Determination and modeling of the solubility of (limonin in methanol or acetone + water) binary solvent mixtures at T = 283.2 K to 318.2 K

https://doi.org/10.1016/j.jct.2016.03.037Get rights and content

Highlights

  • The solubilities of limonin were measured in the binary solvent mixtures methanol + water and acetone + water.

  • The solubility data were correlated by nine models.

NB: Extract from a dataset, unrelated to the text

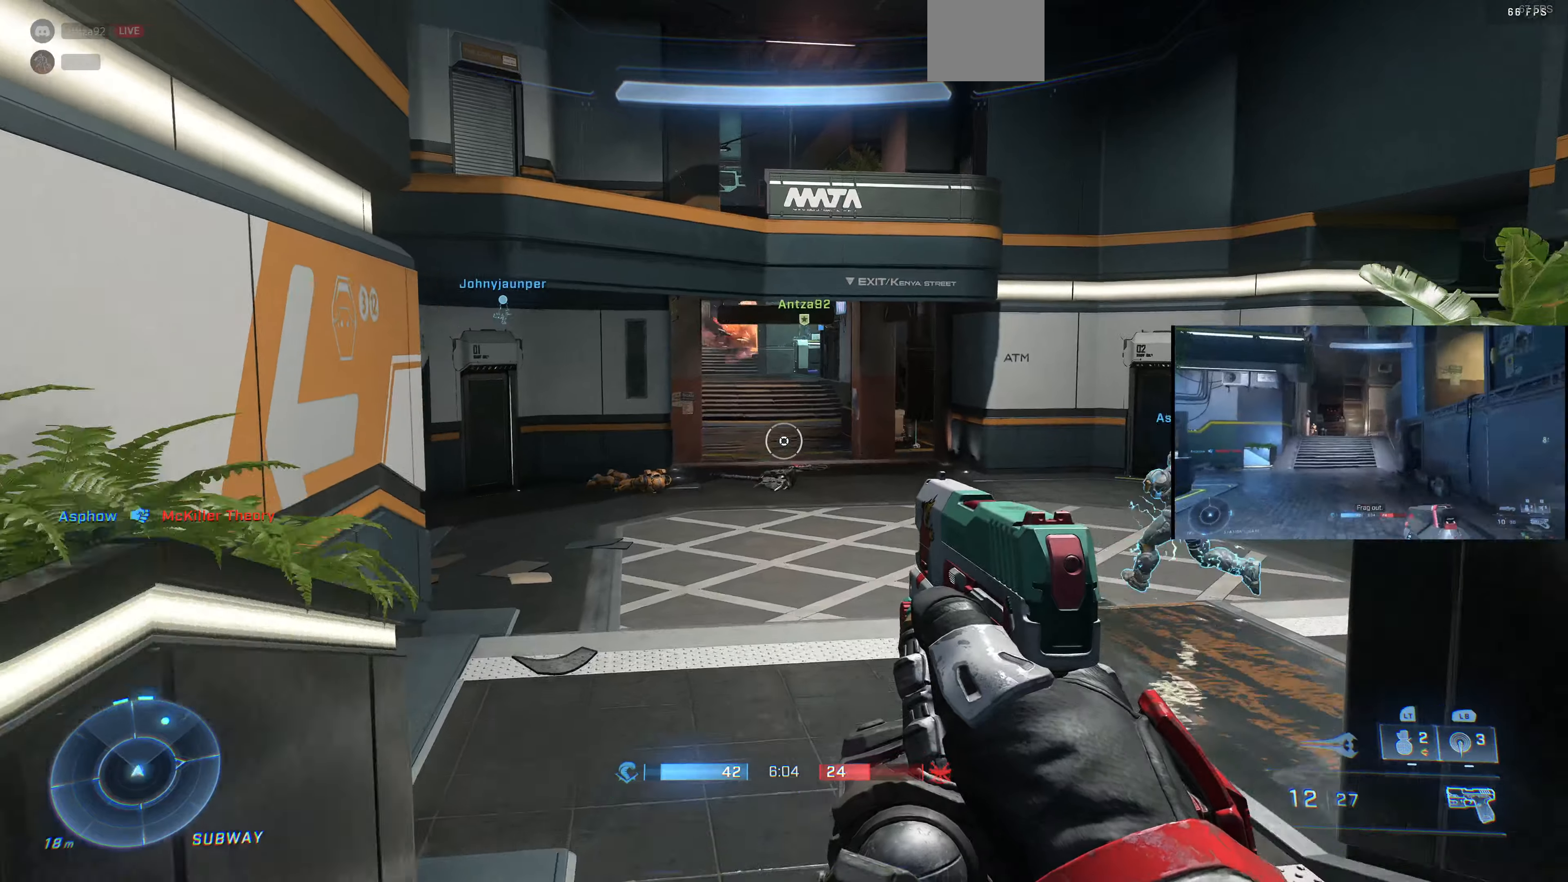
{"buttons": [], "left_stick": "up-left", "right_stick": "up-right", "events": [[200, "CROSS", "down"], [200, "left_stick", "up-left"], [300, "CROSS", "up"], [400, "right_stick", "up-right"]]}
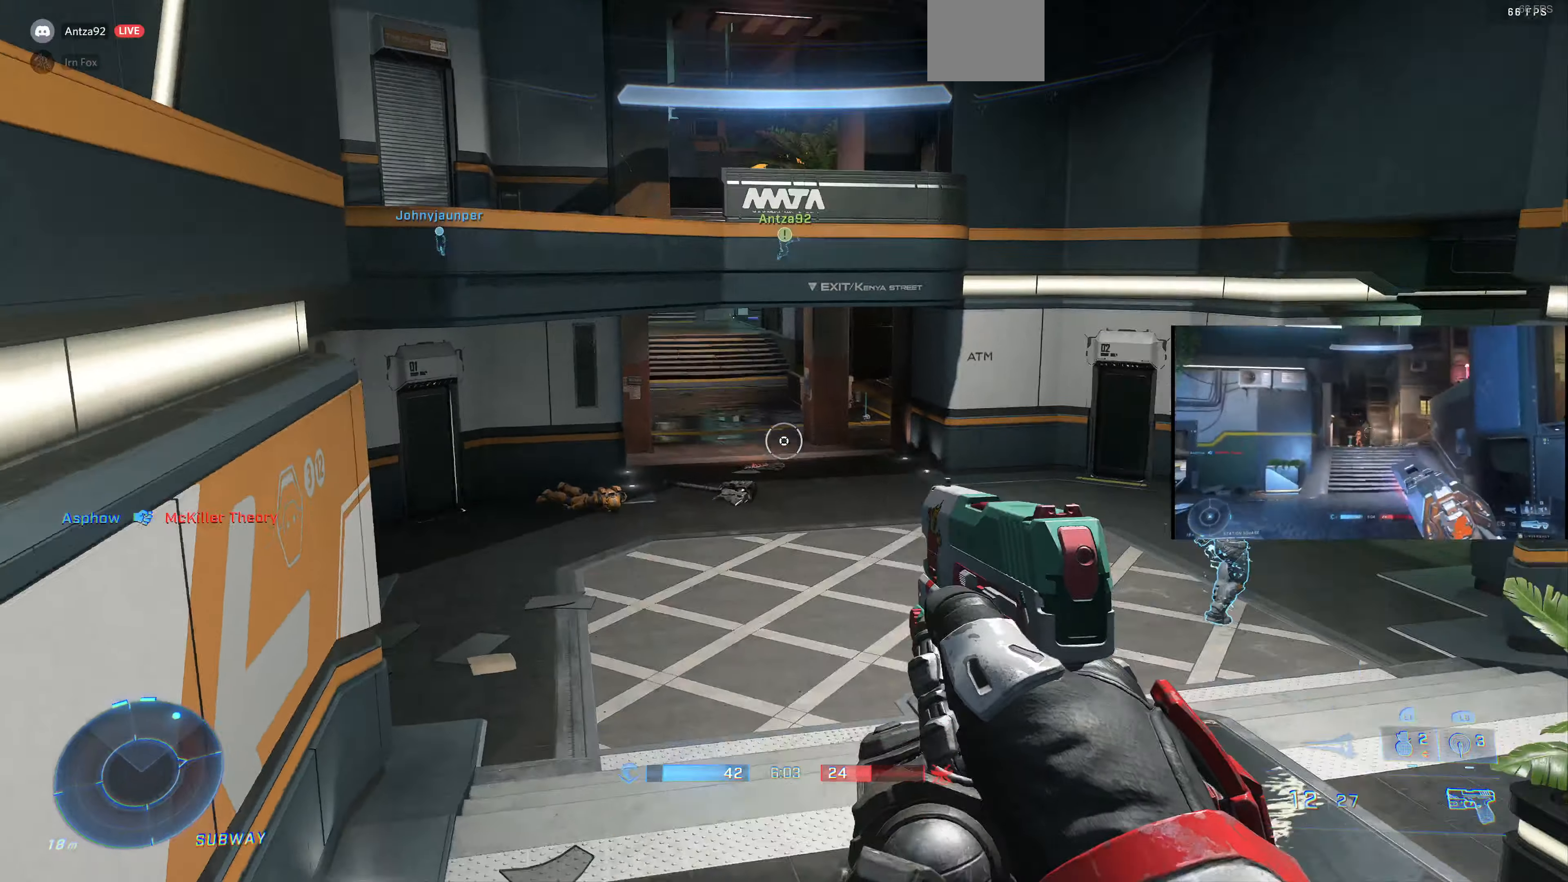
{"buttons": [], "left_stick": "center", "right_stick": "center", "events": [[66, "right_stick", "center"], [233, "left_stick", "center"], [333, "right_stick", "right"], [433, "right_stick", "center"]]}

  • The solubility of limonin had a maximum point at 0.9 mol fraction of acetone in acetone + water mixtures.

Abstract

The solubility of limonin in the binary solvent mixtures (methanol + water) and (acetone + water) with various initial mole fractions of methanol or acetone was measured by high-performance liquid chromatography (HPLC) at different temperatures ranging from 283.2 K to 318.2 K. The solubility of limonin increased with increasing initial mole fraction of methanol in (methanol + water) mixtures, whereas it had a maximum point at 0.9 mol fraction of acetone in (acetone + water) mixtures. The solubility of limonin increased with increasing temperature in the two binary solvent mixtures. The solubility of limonin was correlated with temperature by the van’t Hoff model and the modified Apelblat model, and the fitting results showed that the modified Apelblat model had better correlation. The CNIBS/Redlich–Kister model and the simplified CNIBS/Redlich–Kister model were used to correlate the solubility data with the initial solvent composition, the results show that the CNIBS/Redlich–Kister model reveals better agreement with the experimental values. Furthermore, to illustrate the effects of both temperature and initial solvent composition on the changes in the solubility of limonin, the solubility values were fitted by the Jouyban–Acree, van’t Hoff–Jouyban–Acree, modified Apelblat–Jouyban–Acree, Ma and Sun models. Among the five models, the Jouyban–Acree model give the best correlation results for (methanol + water) binary solvent mixtures, while the experimental solubility in the (acetone + water) system was most accurately correlated by the van’t Hoff–Jouyban–Acree model.

Introduction

Limonin (C26H30O8, molar mass: 470.51 g mol−1, CAS number 1180-71-8, Fig. 1), a limonoid, is a kind of characteristic secondary metabolite belonging to highly oxygenated triterpenoid derivatives and enriched in citrus fruits [1], [2], [3], for example the fruit of Evodia rutaecarpa (Juss.) Benth, E. rutaecarpa (Juss.) Benth. var. officinalis (Dode) Huang, or E. rutaecarpa (Juss.) Benth. var. bodinieri (Dode) Huang or in seeds of lemon and orange. Limonin shows various biological activities and pharmacological properties [4], [5], [6], [7], [8], [9], including anticancer, antioxidant, anti-inflammatory, antifungal, analgesic and anti-HIV activities.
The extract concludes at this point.